- AVAILABLE DATA -
============================================================
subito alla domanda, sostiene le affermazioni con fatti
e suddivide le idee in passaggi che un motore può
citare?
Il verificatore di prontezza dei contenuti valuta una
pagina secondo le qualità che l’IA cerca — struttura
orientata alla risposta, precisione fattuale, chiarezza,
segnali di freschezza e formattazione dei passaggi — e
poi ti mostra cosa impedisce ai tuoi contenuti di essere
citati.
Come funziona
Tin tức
============================================================
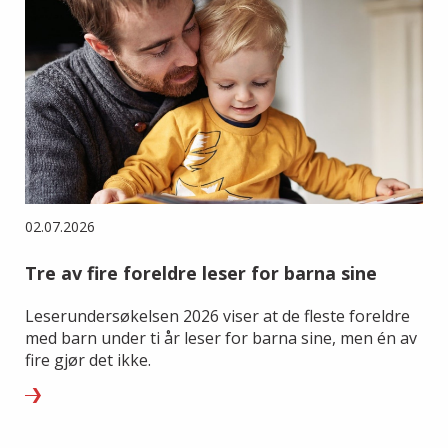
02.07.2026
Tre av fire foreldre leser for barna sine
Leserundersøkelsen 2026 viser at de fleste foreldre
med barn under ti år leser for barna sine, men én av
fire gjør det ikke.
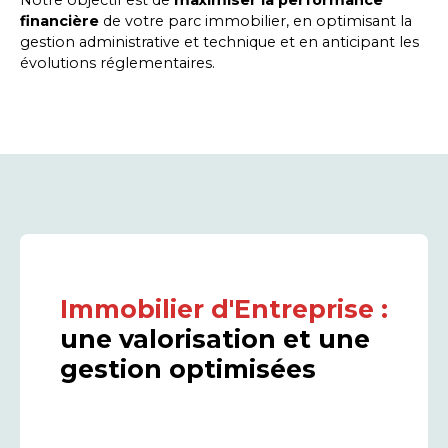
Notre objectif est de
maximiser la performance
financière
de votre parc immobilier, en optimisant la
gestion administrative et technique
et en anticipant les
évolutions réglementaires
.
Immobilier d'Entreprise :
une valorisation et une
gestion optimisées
============================================================
- YOUR GOAL -
Restate word for word the lines of the data above, starting at the line containing "e suddivide le" and ending at the line containing "segnali di freschezza", both included, and nothing more.

- ANSWER TO THE EXERCISE -
e suddivide le idee in passaggi che un motore può
citare?
Il verificatore di prontezza dei contenuti valuta una
pagina secondo le qualità che l’IA cerca — struttura
orientata alla risposta, precisione fattuale, chiarezza,
segnali di freschezza e formattazione dei passaggi — e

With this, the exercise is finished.